Behind this, strict constraint mechanisms are at play: process specifications, safety procedures, spare parts inventory, delivery commitments are set as decision boundaries for agents, ensuring that each automatic execution does not touch the factory's operational red lines. For example, in equipment maintenance decisions, when an agent suggests replacing spare parts, the system simultaneously verifies inventory status and procurement cycles; when a production agent proposes adjusting capacity allocation, it pre-evaluates the impact on existing order deliveries. This constrained autonomy allows agents to pursue local efficiency optimization while always serving the factory's overall operational goals.

Making Knowledge an Evolving Asset
After each anomaly handling, the Octopus Intelligent Brain flows back the complete handling path, root cause analysis, parameter adjustment records to the knowledge graph, forming a reusable case library. This means that when similar problems reappear, agents can locate root causes faster, even predict potential risks.
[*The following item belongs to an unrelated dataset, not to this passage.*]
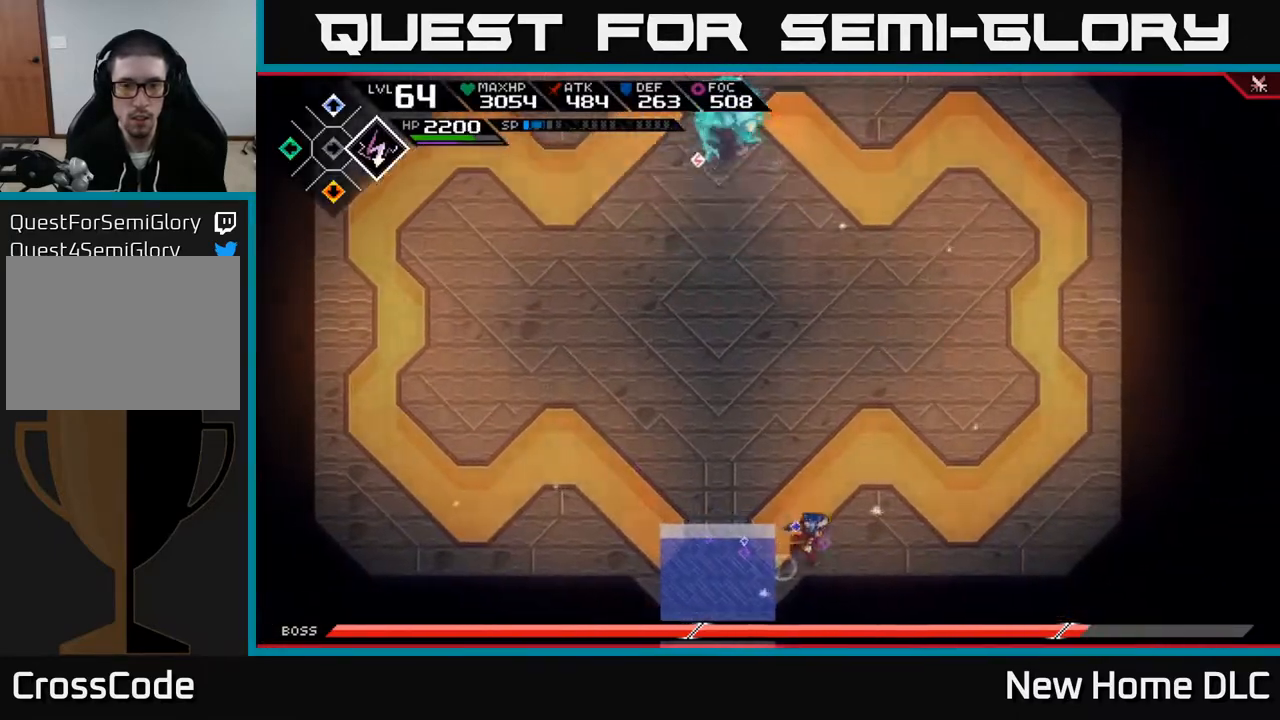
{"buttons": [], "left_stick": "up-right", "right_stick": "center", "events": [[500, "left_stick", "up-right"]]}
This continuous evolution capability has been verified in an AI Auto-pilot decision hub project for a foreign-leading chip manufacturer. The company deployed an industrial intelligent decision hub for customers, integrating smart work order management, visual workflow logic orchestration, AI-assisted decision-making, and unified data insights, achieving the goal of 'real-time detection, recovery within 0.5 hours' for important anomalies; in an AI energy-saving project for ice machine rooms at two core bases of a global power battery and energy storage enterprise, energy-carbon agents achieved comprehensive energy saving rates of about 15% and 10% respectively; in TCL CSOT's quality management scenario, AI 8D report and yield analysis agents compressed quality analysis cycles from days to minutes. From equipment fault diagnosis to production anomaly closed loop, from energy-carbon scheduling optimization to quality root cause analysis, the Octopus Intelligent Brain is pushing industrial operations from experience-driven to a new stage driven by both data and knowledge.